# [What you should do]
Extract every line of the listing below and reproduce each one verbatim, keeping the original order.
- - -
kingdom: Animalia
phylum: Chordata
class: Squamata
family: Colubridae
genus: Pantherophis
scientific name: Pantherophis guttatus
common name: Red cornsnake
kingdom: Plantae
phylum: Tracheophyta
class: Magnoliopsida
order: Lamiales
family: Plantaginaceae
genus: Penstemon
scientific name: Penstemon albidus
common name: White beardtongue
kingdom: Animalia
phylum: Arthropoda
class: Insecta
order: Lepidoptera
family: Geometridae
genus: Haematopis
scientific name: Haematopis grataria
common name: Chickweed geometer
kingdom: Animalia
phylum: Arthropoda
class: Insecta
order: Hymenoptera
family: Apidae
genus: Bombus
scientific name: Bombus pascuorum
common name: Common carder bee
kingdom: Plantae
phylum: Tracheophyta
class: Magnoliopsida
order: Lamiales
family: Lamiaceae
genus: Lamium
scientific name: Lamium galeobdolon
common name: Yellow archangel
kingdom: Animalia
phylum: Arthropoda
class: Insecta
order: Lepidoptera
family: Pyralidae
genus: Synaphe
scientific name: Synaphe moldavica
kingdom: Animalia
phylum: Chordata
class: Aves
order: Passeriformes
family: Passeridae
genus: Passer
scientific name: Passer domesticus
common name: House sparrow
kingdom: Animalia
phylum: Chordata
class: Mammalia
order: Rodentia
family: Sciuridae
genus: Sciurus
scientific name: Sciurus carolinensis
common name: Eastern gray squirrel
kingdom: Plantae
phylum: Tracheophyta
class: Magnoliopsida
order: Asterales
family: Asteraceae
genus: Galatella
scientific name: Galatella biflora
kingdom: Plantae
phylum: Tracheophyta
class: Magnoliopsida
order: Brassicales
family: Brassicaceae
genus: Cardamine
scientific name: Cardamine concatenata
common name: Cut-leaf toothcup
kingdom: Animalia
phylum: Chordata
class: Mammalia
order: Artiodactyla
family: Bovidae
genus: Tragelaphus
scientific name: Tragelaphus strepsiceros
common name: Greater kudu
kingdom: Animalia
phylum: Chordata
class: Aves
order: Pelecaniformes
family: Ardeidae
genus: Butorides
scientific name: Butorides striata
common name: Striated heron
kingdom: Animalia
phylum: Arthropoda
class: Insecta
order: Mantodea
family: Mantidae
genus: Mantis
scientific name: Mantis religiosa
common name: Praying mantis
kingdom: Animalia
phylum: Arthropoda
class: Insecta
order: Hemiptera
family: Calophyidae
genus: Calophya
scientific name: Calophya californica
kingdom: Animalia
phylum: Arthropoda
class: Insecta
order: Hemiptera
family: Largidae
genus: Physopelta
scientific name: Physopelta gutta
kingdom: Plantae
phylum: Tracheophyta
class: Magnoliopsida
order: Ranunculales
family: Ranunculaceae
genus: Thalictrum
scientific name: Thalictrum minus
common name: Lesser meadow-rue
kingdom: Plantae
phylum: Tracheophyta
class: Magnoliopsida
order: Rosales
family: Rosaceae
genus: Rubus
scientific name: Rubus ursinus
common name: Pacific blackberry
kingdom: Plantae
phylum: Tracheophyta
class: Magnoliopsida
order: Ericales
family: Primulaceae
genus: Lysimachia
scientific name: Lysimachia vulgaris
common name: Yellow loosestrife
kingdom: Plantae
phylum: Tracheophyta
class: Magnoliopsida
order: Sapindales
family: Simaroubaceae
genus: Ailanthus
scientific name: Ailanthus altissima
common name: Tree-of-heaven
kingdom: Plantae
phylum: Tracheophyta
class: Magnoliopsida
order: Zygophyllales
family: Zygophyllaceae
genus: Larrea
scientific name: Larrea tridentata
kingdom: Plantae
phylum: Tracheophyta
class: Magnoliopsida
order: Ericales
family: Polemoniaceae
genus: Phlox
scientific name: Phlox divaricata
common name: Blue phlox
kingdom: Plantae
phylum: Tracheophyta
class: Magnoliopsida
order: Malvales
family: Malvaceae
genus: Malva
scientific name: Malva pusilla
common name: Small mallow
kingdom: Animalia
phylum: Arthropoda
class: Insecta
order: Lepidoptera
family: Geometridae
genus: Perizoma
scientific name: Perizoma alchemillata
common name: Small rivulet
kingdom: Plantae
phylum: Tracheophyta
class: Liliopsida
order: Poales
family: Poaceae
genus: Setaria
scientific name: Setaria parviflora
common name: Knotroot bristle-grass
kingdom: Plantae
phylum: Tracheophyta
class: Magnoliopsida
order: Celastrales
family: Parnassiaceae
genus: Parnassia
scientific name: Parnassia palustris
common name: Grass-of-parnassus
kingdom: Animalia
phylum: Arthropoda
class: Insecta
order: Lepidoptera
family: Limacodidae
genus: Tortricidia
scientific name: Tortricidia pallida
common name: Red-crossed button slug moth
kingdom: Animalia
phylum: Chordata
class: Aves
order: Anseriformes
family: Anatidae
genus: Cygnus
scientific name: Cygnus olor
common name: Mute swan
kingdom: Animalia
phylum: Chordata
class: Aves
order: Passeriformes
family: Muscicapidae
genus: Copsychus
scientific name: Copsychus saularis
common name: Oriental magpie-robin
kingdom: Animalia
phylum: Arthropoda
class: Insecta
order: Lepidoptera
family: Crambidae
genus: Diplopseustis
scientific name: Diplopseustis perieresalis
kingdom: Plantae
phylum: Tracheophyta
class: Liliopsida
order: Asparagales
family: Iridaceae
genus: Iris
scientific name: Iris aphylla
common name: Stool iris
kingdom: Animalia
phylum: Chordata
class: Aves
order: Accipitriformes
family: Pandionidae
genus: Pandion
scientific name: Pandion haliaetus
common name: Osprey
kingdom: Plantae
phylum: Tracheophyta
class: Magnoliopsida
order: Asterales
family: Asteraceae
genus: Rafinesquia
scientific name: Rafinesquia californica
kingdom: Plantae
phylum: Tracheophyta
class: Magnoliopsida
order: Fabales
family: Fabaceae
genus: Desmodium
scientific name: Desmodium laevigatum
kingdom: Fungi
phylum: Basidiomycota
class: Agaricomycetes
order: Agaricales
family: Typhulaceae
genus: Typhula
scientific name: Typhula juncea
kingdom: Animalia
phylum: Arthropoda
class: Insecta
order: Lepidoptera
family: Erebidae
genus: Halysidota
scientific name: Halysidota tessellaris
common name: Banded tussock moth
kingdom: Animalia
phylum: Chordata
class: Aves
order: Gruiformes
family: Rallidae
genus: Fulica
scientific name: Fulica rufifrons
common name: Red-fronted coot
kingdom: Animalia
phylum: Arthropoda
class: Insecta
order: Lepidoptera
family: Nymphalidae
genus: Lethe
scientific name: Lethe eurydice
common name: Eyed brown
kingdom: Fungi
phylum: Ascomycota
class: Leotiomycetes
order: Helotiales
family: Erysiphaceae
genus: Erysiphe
- - -
# [Finished answer]
kingdom: Animalia
phylum: Chordata
class: Squamata
family: Colubridae
genus: Pantherophis
scientific name: Pantherophis guttatus
common name: Red cornsnake
kingdom: Plantae
phylum: Tracheophyta
class: Magnoliopsida
order: Lamiales
family: Plantaginaceae
genus: Penstemon
scientific name: Penstemon albidus
common name: White beardtongue
kingdom: Animalia
phylum: Arthropoda
class: Insecta
order: Lepidoptera
family: Geometridae
genus: Haematopis
scientific name: Haematopis grataria
common name: Chickweed geometer
kingdom: Animalia
phylum: Arthropoda
class: Insecta
order: Hymenoptera
family: Apidae
genus: Bombus
scientific name: Bombus pascuorum
common name: Common carder bee
kingdom: Plantae
phylum: Tracheophyta
class: Magnoliopsida
order: Lamiales
family: Lamiaceae
genus: Lamium
scientific name: Lamium galeobdolon
common name: Yellow archangel
kingdom: Animalia
phylum: Arthropoda
class: Insecta
order: Lepidoptera
family: Pyralidae
genus: Synaphe
scientific name: Synaphe moldavica
kingdom: Animalia
phylum: Chordata
class: Aves
order: Passeriformes
family: Passeridae
genus: Passer
scientific name: Passer domesticus
common name: House sparrow
kingdom: Animalia
phylum: Chordata
class: Mammalia
order: Rodentia
family: Sciuridae
genus: Sciurus
scientific name: Sciurus carolinensis
common name: Eastern gray squirrel
kingdom: Plantae
phylum: Tracheophyta
class: Magnoliopsida
order: Asterales
family: Asteraceae
genus: Galatella
scientific name: Galatella biflora
kingdom: Plantae
phylum: Tracheophyta
class: Magnoliopsida
order: Brassicales
family: Brassicaceae
genus: Cardamine
scientific name: Cardamine concatenata
common name: Cut-leaf toothcup
kingdom: Animalia
phylum: Chordata
class: Mammalia
order: Artiodactyla
family: Bovidae
genus: Tragelaphus
scientific name: Tragelaphus strepsiceros
common name: Greater kudu
kingdom: Animalia
phylum: Chordata
class: Aves
order: Pelecaniformes
family: Ardeidae
genus: Butorides
scientific name: Butorides striata
common name: Striated heron
kingdom: Animalia
phylum: Arthropoda
class: Insecta
order: Mantodea
family: Mantidae
genus: Mantis
scientific name: Mantis religiosa
common name: Praying mantis
kingdom: Animalia
phylum: Arthropoda
class: Insecta
order: Hemiptera
family: Calophyidae
genus: Calophya
scientific name: Calophya californica
kingdom: Animalia
phylum: Arthropoda
class: Insecta
order: Hemiptera
family: Largidae
genus: Physopelta
scientific name: Physopelta gutta
kingdom: Plantae
phylum: Tracheophyta
class: Magnoliopsida
order: Ranunculales
family: Ranunculaceae
genus: Thalictrum
scientific name: Thalictrum minus
common name: Lesser meadow-rue
kingdom: Plantae
phylum: Tracheophyta
class: Magnoliopsida
order: Rosales
family: Rosaceae
genus: Rubus
scientific name: Rubus ursinus
common name: Pacific blackberry
kingdom: Plantae
phylum: Tracheophyta
class: Magnoliopsida
order: Ericales
family: Primulaceae
genus: Lysimachia
scientific name: Lysimachia vulgaris
common name: Yellow loosestrife
kingdom: Plantae
phylum: Tracheophyta
class: Magnoliopsida
order: Sapindales
family: Simaroubaceae
genus: Ailanthus
scientific name: Ailanthus altissima
common name: Tree-of-heaven
kingdom: Plantae
phylum: Tracheophyta
class: Magnoliopsida
order: Zygophyllales
family: Zygophyllaceae
genus: Larrea
scientific name: Larrea tridentata
kingdom: Plantae
phylum: Tracheophyta
class: Magnoliopsida
order: Ericales
family: Polemoniaceae
genus: Phlox
scientific name: Phlox divaricata
common name: Blue phlox
kingdom: Plantae
phylum: Tracheophyta
class: Magnoliopsida
order: Malvales
family: Malvaceae
genus: Malva
scientific name: Malva pusilla
common name: Small mallow
kingdom: Animalia
phylum: Arthropoda
class: Insecta
order: Lepidoptera
family: Geometridae
genus: Perizoma
scientific name: Perizoma alchemillata
common name: Small rivulet
kingdom: Plantae
phylum: Tracheophyta
class: Liliopsida
order: Poales
family: Poaceae
genus: Setaria
scientific name: Setaria parviflora
common name: Knotroot bristle-grass
kingdom: Plantae
phylum: Tracheophyta
class: Magnoliopsida
order: Celastrales
family: Parnassiaceae
genus: Parnassia
scientific name: Parnassia palustris
common name: Grass-of-parnassus
kingdom: Animalia
phylum: Arthropoda
class: Insecta
order: Lepidoptera
family: Limacodidae
genus: Tortricidia
scientific name: Tortricidia pallida
common name: Red-crossed button slug moth
kingdom: Animalia
phylum: Chordata
class: Aves
order: Anseriformes
family: Anatidae
genus: Cygnus
scientific name: Cygnus olor
common name: Mute swan
kingdom: Animalia
phylum: Chordata
class: Aves
order: Passeriformes
family: Muscicapidae
genus: Copsychus
scientific name: Copsychus saularis
common name: Oriental magpie-robin
kingdom: Animalia
phylum: Arthropoda
class: Insecta
order: Lepidoptera
family: Crambidae
genus: Diplopseustis
scientific name: Diplopseustis perieresalis
kingdom: Plantae
phylum: Tracheophyta
class: Liliopsida
order: Asparagales
family: Iridaceae
genus: Iris
scientific name: Iris aphylla
common name: Stool iris
kingdom: Animalia
phylum: Chordata
class: Aves
order: Accipitriformes
family: Pandionidae
genus: Pandion
scientific name: Pandion haliaetus
common name: Osprey
kingdom: Plantae
phylum: Tracheophyta
class: Magnoliopsida
order: Asterales
family: Asteraceae
genus: Rafinesquia
scientific name: Rafinesquia californica
kingdom: Plantae
phylum: Tracheophyta
class: Magnoliopsida
order: Fabales
family: Fabaceae
genus: Desmodium
scientific name: Desmodium laevigatum
kingdom: Fungi
phylum: Basidiomycota
class: Agaricomycetes
order: Agaricales
family: Typhulaceae
genus: Typhula
scientific name: Typhula juncea
kingdom: Animalia
phylum: Arthropoda
class: Insecta
order: Lepidoptera
family: Erebidae
genus: Halysidota
scientific name: Halysidota tessellaris
common name: Banded tussock moth
kingdom: Animalia
phylum: Chordata
class: Aves
order: Gruiformes
family: Rallidae
genus: Fulica
scientific name: Fulica rufifrons
common name: Red-fronted coot
kingdom: Animalia
phylum: Arthropoda
class: Insecta
order: Lepidoptera
family: Nymphalidae
genus: Lethe
scientific name: Lethe eurydice
common name: Eyed brown
kingdom: Fungi
phylum: Ascomycota
class: Leotiomycetes
order: Helotiales
family: Erysiphaceae
genus: Erysiphe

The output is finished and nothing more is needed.